The stakes of declaring that humanity has achieved AGI are huge. At the same time, this deal is being struck after months of AI developers shifting goalposts, often in ways that indicate AGI could be just around the corner. OpenAI CEO Sam Altman has alluded to AGI coming in 2025 or at least the next few years, writing in January, “We are now confident we know how to build AGI as we have traditionally understood it.” Anthropic CEO Dario Amodei has predicted that “powerful AI,” a term he prefers to use over AGI, could be here “as early as 2026, though there are also ways it could take much longer.” It’s a term we’ve heard from executives on earnings calls, a question we’ve seen on message boards for tech CEOs, and the stuff of countless memes.

One thing OpenAI did get out of the new Microsoft deal, besides the ability to go ahead with its for-profit restructuring, is the fact that Microsoft has no access to IP for its consumer hardware. That means the startup is likely betting big on its coming AI device, which it’s working to develop with famed former Apple designer Jony Ive. Altman doubled down on that during a Tuesday livestream, highlighting that OpenAI is looking to build “a personal AGI you can use anywhere, to help you with work and your personal life.” The new goal OpenAI highlighted was part of a growing trend of companies narrowing their focus to “personal AGI” and consumer hardware, similar to Meta CEO Mark Zuckerberg’s own AGI manifesto promoting “personal superintelligence.”

The idea of a panel determining whether OpenAI achieved AGI makes sense in a lot of ways. AGI is such a buzzword that it doesn’t necessarily make sense for one company to declare it’s reached the milestone with no external input, especially when such an announcement would have huge ripple effects, particularly in the financial markets. Even Altman said during Tuesday’s livestream that the term AGI has become “hugely overloaded” and doesn’t mean as much as it did before. So it stands to reason that a panel of experts should help define it. The question, of course, will be who chooses those experts.

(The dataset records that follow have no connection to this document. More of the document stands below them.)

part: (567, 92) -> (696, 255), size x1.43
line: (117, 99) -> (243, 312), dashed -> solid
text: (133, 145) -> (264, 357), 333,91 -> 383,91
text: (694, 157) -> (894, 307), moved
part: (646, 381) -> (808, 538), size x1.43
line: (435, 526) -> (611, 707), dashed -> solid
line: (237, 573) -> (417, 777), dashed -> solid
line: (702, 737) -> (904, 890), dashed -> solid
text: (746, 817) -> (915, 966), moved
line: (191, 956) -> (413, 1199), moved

OpenAI and Microsoft haven’t released any details about how the panel will be picked, and OpenAI declined to offer any further details when contacted by The Verge.

Altman himself said, in a Q&A with reporters earlier this month at the company’s annual DevDay, that “there are many parts of AI that I think are kind of bubble-y right now.”

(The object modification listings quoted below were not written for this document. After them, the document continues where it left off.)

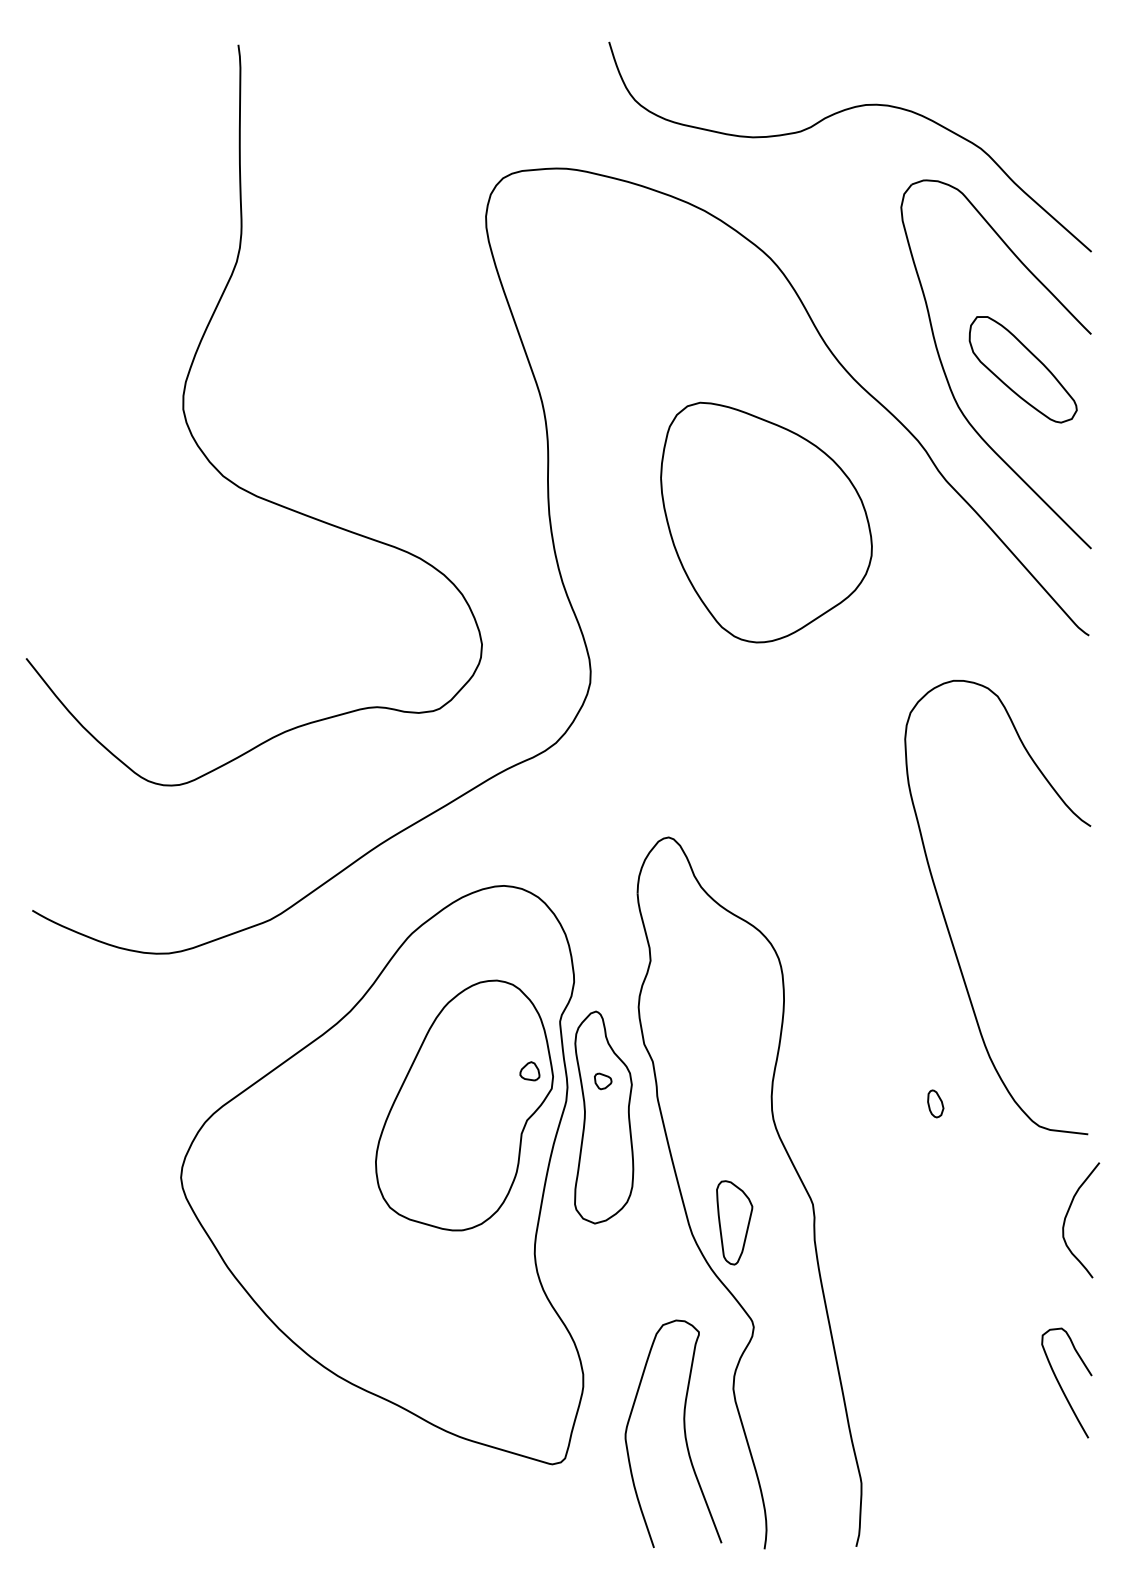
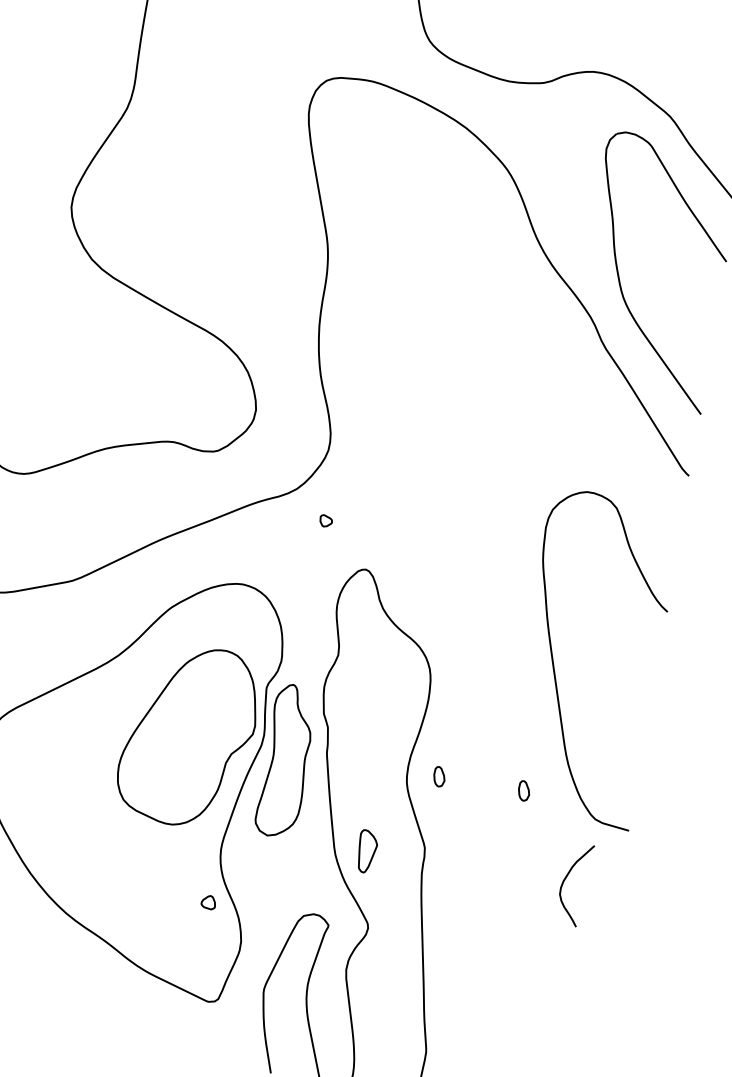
part: (1022, 369) -> (673, 278), removed
part: (766, 522) -> (473, 357), removed
part: (529, 1071) -> (208, 902), moved
part: (603, 1081) -> (326, 521), moved
part: (816, 1103) -> (439, 776), added
curve: (1068, 1213) -> (566, 878), moved
part: (734, 1222) -> (366, 851), size x0.7
curve: (1060, 1384) -> (579, 1005), removed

During Tuesday’s livestream, chief scientist Jakub Pachocki said that as companies scale deep learning and develop new algorithms, AI will eventually surpass some aspects of human intelligence on the curve of intelligence and “already [has] surpassed on multiple axes.” But, he said, even achieving that “doesn’t actually mean you’ve solved all the problems around it, which is something we need to seriously think about.”

“[AGI] will be this process over a number of years that we’re in the middle of,” Altman said during the livestream. “I think it’s much more useful to say our intention, our goal, is by March of 2028, to have a true automated AI researcher and define what that means than it is to sort of try to satisfy everyone with a definition of AGI.” But there’s at least one party OpenAI is going to have to actually satisfy with that kind of definition: Microsoft. And billions of dollars are on the line.